FIDO defines a policy as a JSON data structure that allows a relying party to communicate to a FIDO client the capabilities or specific authenticators that are allowed or disallowed for use in a given operation.
Policies can be set up from within CC by following the HYPR Passwordless Policy Management documentation.
SDK for Android
Policy Matching from the Mobile Client
During the Quick Start you should have created a CustomHyprDbAdapter class extending the HyprDbAdapter class. Custom Policy Matching requires some additions to the CustomHyprDbAdapter class. The additions include setting the Reg, Auth, and _AuthStepUp _policies.
// Set Custom Policies here
appProfile.setRpAppActionIdReg(context, "customRegAction");
appProfile.setRpAppActionIdAuth(context, "customAuthAction");
appProfile.setRpAppActionIdAuthStepUp(context, "customAuthStepUpAction");
The complete class with additions is shown here:
public class CustomHyprDbAdapter extends HyprDbAdapter {
/**
* Called after a new App Profile is created.
* Put any DB customizations here for the new App Profile.
*
* @param context current context
* @param appProfile appProfile object that was just created
*/
@Override
public void onNewAppProfileCreated(@NonNull final Context context,
@NonNull HyprAppProfileData appProfile) {
// Set Custom Policies here
appProfile.setRpAppActionIdReg(context, "customRegAction");
appProfile.setRpAppActionIdAuth(context, "customAuthAction");
appProfile.setRpAppActionIdAuthStepUp(context, "customAuthStepUpAction");
}
}
SKD for iOS
Policy Matching from the Mobile Client
Registration with Policy Matching
class ViewController: UIViewController {
// Call this method to register
func register() {
// TODO: Registration: Specify the FIDO username that you want to register with. If nil is provided then the SDK will generate the FIDO username
// TODO: Specify the policy that you want to register with
HYPRUserAgent.sharedInstance().registerUser(withName: nil, action: "<Your policy name goes here>", completion: { (error) in
if (error != nil) {
// Handle Error
} else {
// Handle Success
}
})
}
}
Authentication with Policy Matching
class ViewController: UIViewController {
func authenticate(_ sender: UIButton) {
// TODO: Authentication: Specify the username that you want to authenticate with. If nil is provided as the user account then the SDK will use the activeUserAccount
// TODO: Specify the policy that you want to authenticate with
HYPRUserAgent.sharedInstance().authenticateUser(nil, action: "<Your policy name goes here>", completion: { (error) in
if(error != nil) {
// Handle Error
} else {
// Handle Successful Authentication
}
})
}
}
Example
Registration and authentication are policy-based. Here we specify the authenticator sets to use during registration and authentication. Authentication might require one method - for example, only Fingerprint Authentication - or more than one (a.k.a. multimodal) authentication method – like requiring passing both Face + Palm biometrics challenges.

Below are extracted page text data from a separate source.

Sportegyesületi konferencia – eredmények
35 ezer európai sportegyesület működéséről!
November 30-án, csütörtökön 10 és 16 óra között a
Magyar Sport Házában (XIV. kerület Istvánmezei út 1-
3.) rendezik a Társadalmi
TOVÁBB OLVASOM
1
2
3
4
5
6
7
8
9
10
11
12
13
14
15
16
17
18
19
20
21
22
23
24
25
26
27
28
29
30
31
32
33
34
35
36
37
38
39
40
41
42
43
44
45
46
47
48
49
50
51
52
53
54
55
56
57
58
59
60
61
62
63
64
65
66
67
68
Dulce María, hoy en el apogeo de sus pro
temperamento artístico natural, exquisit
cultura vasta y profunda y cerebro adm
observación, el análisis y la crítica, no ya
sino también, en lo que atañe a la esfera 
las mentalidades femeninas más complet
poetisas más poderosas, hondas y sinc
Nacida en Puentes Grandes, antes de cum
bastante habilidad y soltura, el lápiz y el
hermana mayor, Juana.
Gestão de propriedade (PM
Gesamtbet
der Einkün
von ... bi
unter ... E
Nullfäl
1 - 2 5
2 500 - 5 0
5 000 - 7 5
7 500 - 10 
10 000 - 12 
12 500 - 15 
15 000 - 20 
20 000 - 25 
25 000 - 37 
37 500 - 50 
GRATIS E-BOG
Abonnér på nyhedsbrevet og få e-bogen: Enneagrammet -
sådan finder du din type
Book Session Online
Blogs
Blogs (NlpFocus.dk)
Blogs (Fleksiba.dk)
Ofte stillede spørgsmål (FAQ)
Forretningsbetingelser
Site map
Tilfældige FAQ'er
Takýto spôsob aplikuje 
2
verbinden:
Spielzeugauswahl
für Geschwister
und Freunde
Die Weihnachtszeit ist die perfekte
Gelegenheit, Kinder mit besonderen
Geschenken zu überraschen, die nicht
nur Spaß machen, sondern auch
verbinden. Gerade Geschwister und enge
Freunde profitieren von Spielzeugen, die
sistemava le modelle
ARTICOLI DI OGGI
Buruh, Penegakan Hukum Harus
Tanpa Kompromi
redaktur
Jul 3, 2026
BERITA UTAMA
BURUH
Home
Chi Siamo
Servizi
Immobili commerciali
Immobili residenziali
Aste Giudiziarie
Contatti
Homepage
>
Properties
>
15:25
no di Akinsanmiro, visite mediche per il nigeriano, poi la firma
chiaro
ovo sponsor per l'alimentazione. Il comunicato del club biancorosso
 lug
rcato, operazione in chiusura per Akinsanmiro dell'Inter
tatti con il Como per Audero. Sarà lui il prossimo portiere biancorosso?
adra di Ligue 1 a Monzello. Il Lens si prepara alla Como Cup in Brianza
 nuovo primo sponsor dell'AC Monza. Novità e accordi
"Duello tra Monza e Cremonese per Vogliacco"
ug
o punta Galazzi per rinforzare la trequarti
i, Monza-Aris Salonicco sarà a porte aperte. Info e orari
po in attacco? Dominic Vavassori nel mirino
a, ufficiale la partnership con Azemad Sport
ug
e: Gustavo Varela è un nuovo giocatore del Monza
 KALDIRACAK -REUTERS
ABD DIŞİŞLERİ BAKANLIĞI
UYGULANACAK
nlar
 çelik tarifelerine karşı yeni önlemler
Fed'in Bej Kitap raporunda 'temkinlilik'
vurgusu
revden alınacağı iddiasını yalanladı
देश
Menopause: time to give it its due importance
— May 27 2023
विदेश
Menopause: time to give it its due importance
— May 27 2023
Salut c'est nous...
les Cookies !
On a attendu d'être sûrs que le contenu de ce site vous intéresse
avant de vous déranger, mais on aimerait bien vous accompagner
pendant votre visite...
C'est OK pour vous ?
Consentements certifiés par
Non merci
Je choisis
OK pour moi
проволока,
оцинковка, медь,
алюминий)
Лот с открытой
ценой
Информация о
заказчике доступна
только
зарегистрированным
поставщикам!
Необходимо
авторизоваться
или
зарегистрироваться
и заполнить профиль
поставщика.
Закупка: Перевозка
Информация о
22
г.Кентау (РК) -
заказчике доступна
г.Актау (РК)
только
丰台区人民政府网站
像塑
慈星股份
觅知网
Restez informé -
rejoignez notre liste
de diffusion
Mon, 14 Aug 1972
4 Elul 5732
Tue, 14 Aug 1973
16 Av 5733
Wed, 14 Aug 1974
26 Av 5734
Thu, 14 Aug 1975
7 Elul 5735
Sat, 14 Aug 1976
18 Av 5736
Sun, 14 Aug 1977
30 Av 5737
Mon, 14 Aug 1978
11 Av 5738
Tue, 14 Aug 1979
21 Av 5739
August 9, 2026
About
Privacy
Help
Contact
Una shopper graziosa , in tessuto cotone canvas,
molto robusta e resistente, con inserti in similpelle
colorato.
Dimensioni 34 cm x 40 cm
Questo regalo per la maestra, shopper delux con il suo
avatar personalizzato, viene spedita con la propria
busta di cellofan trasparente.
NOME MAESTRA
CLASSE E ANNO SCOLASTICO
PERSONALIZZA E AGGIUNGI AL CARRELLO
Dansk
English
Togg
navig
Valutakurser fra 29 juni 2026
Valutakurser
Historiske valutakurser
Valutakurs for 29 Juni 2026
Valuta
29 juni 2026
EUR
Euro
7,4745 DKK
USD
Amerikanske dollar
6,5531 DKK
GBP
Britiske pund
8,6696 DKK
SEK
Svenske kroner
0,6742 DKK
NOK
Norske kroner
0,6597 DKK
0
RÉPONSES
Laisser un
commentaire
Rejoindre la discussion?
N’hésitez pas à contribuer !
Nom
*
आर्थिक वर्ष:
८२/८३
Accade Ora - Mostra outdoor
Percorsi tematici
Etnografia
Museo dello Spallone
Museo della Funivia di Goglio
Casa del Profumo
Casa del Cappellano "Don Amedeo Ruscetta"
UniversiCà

Choose an Action Code Name for your policy and add a Description if you want one. Then select all the viable authentication sets by which HYPR users can successfully authenticate. This example shows:
-
Touch + PIN
-
Face only
-
PIN only
Click Save when you have finished defining the Policy.
The policy name/Action Code Name is passed as a parameter to the method call.